About this exercise: Please show every line from the entries that carries the word "Антитуман".

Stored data
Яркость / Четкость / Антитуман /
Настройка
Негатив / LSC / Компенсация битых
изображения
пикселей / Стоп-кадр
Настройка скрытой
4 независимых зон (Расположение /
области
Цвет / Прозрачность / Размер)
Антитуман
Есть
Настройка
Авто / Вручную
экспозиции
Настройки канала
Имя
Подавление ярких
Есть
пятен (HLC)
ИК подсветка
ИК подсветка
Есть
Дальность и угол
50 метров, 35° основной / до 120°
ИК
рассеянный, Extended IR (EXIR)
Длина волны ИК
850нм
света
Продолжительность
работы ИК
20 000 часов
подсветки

Finished exercise:
Яркость / Четкость / Антитуман /
Антитуман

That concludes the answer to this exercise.